Exercise goal
Count the lines below that contain the string "памяти", and reply with the number alone.

========================

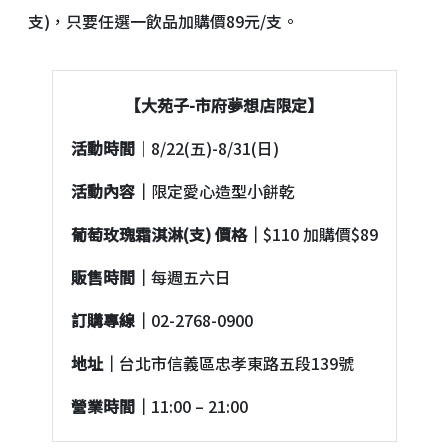
支)，只要任選一飲品加購價89元/支。
【大苑子-市府夢想店限定】
活動時間
｜8/22(五)-8/31(日)
活動內容｜
限定愛心造型小餅乾
葡萄玫瑰霜淇淋(支) 價格｜
$110 加購價$89
販售時間｜
每週五六日
訂購專線｜
02-2768-0900
地址｜
台北市信義區忠孝東路五段139號
營業時間｜
11:00 – 21:00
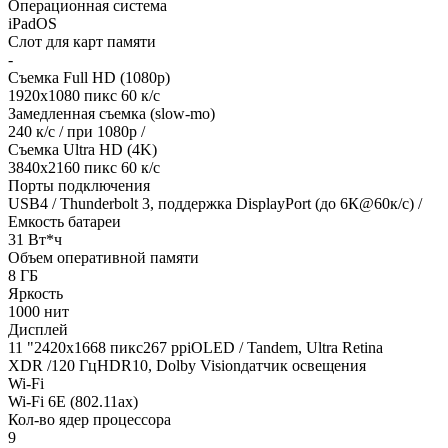
Операционная система
iPadOS
Слот для карт памяти
-
Съемка Full HD (1080p)
1920х1080 пикс 60 к/с
Замедленная съемка (slow-mo)
240 к/с / при 1080р /
Съемка Ultra HD (4K)
3840х2160 пикс 60 к/с
Порты подключения
USB4 / Thunderbolt 3, поддержка DisplayPort (до 6К@60к/с) /
Емкость батареи
31 Вт*ч
Объем оперативной памяти
8 ГБ
Яркость
1000 нит
Дисплей
11 "2420x1668 пикс267 ppiOLED / Tandem, Ultra Retina
XDR /120 ГцHDR10, Dolby Visionдатчик освещения
Wi-Fi
Wi-Fi 6E (802.11ax)
Кол-во ядер процессора
9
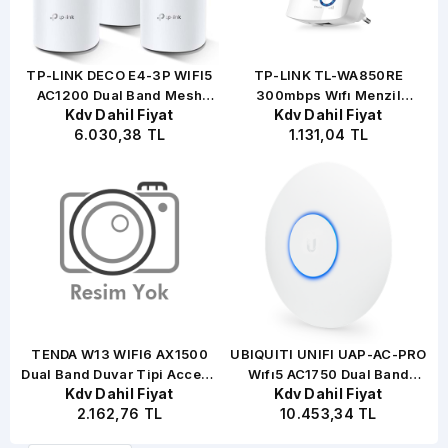
TP-LINK DECO E4-3P WIFI5
TP-LINK TL-WA850RE
AC1200 Dual Band Mesh
300mbps Wıfı Menzil
Kdv Dahil Fiyat
Kdv Dahil Fiyat
nt
Router 3-Lü Set
Genişletici Priz Tip
6.030,38 TL
1.131,04 TL
TENDA W13 WIFI6 AX1500
UBIQUITI UNIFI UAP-AC-PRO
Dual Band Duvar Tipi Access
Wıfı5 AC1750 Dual Band
Kdv Dahil Fiyat
Kdv Dahil Fiyat
Point
Kurumsal Access Point PoE
2.162,76 TL
10.453,34 TL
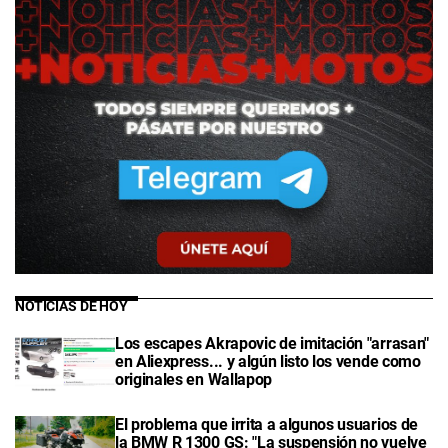
NOTICIAS DE HOY
Los escapes Akrapovic de imitación "arrasan"
en Aliexpress... y algún listo los vende como
originales en Wallapop
El problema que irrita a algunos usuarios de
la BMW R 1300 GS: "La suspensión no vuelve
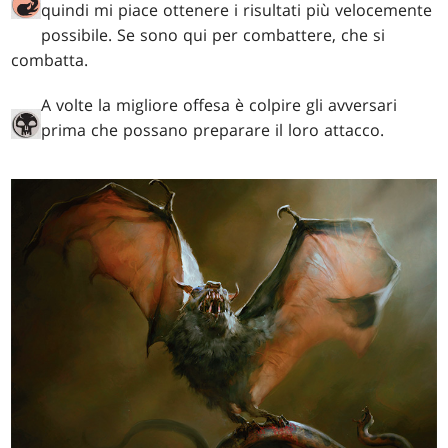
quindi mi piace ottenere i risultati più velocemente
possibile. Se sono qui per combattere, che si
combatta.
A volte la migliore offesa è colpire gli avversari
prima che possano preparare il loro attacco.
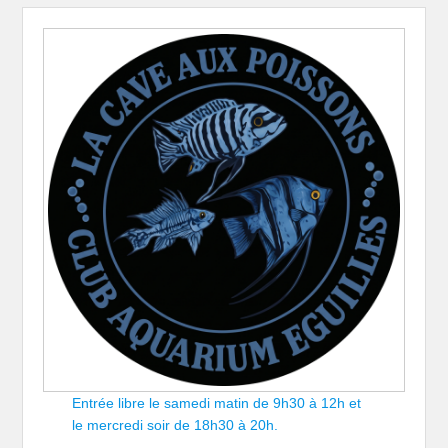
Entrée libre le samedi matin de 9h30 à 12h et
le mercredi soir de 18h30 à 20h.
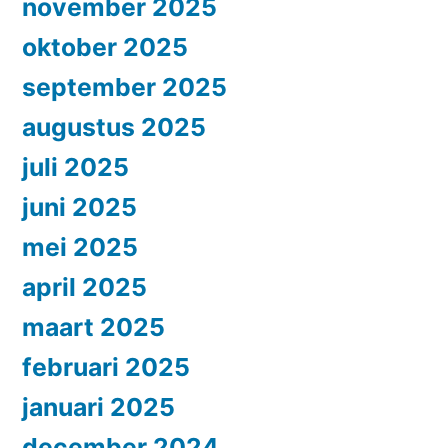
november 2025
oktober 2025
september 2025
augustus 2025
juli 2025
juni 2025
mei 2025
april 2025
maart 2025
februari 2025
januari 2025
december 2024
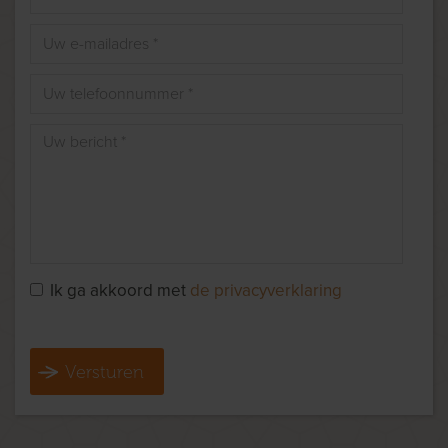
Ik ga akkoord met
de privacyverklaring
Versturen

========================

Answer area
2